Furthermore, 2D4 inhibited T cell-dependent, antigen-specific B-cell responses in germinal centers. In mice challenged with keyhole limpet hemocyanin (KLH), 2D4 fully inhibited KLH-specific IgG1 production. Consistent with the reduction of antigen-specific immunoglobulins, germinal center (GC) response was efficiently reduced by 2D4, evident in the increased numbers of naive B cells and decreased accumulation of GC B cells in drainage lymph nodes (dLNs) of the 2D4 group.
Protection Against Lupus Nephritis
In a pristane-induced mouse model of lupus, 2D4 treatment significantly reduced levels of anti-dsDNA antibodies and pro-inflammatory cytokines, while preserving anti-inflammatory cytokines. The urinary albumin to creatinine ratio (Alb/cre), a reliable indicator of kidney function, was significantly lower in 2D4-treated mice. Histological analyses revealed less pronounced glomerular changes in the 2D4-treated group. 2D4 also reduced renal IgG1 deposits.

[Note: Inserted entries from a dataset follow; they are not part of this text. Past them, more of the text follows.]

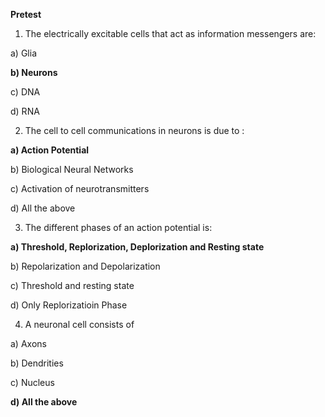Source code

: **Pretest**
1.	The electrically excitable cells that act as information messengers are:

a)	Glia

**b)	Neurons**

c)	DNA

d)	RNA

2.	The cell to cell communications in neurons is due to :

**a)	Action Potential**

b)	Biological Neural Networks

c)	Activation of neurotransmitters

d)	All the above

3.	The different phases of an action potential is:

**a)	Threshold, Replorization, Deplorization and Resting state**

b)	 Repolarization and Depolarization

c)	Threshold and resting state

d)	Only Replorizatioin Phase



4.	A neuronal cell consists of 

a)	Axons

b)	Dendrities

c)	Nucleus

**d)	All the above**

Superiority Over Belimumab in Lupus Nephritis Model
Compared to Belimumab, a B-cell-targeted therapy approved for SLE, 2D4 demonstrated enhanced efficacy in a lupus nephritis mouse model. 2D4 significantly inhibited the elevation of the urinary Alb/cre, while Belimumab did not affect these factors. 2D4 was also effective in reducing circulating T cells, including CD4+ and CD8+ T cells, which were not affected by Belimumab. These results suggest that 2D4's dual targeting of T and B cells may provide a more effective therapeutic strategy for SLE.
Ex Vivo and In Vivo Studies with SLE Patient Samples
Ex vivo studies using PBMCs from SLE patients showed that 2D4 significantly inhibited the secretion of IgG1, IgG2, IgG3, and IGA. The addition of 2D4 significantly suppressed the release of IFN-γ, TNF-a, IL-17A and IL-5 by PBMCs from SLE patients. In a humanized lupus-like mouse model (GVHD) generated by transferring PBMCs from SLE patients to NOD-SCID mice, 2D4 treatment reduced human-derived inflammatory factors and anti-dsDNA-IgG levels, and protected against renal damage.
These findings suggest that 2D4 holds significant promise as a novel therapeutic agent for SLE, offering a potentially more targeted and effective approach compared to existing therapies.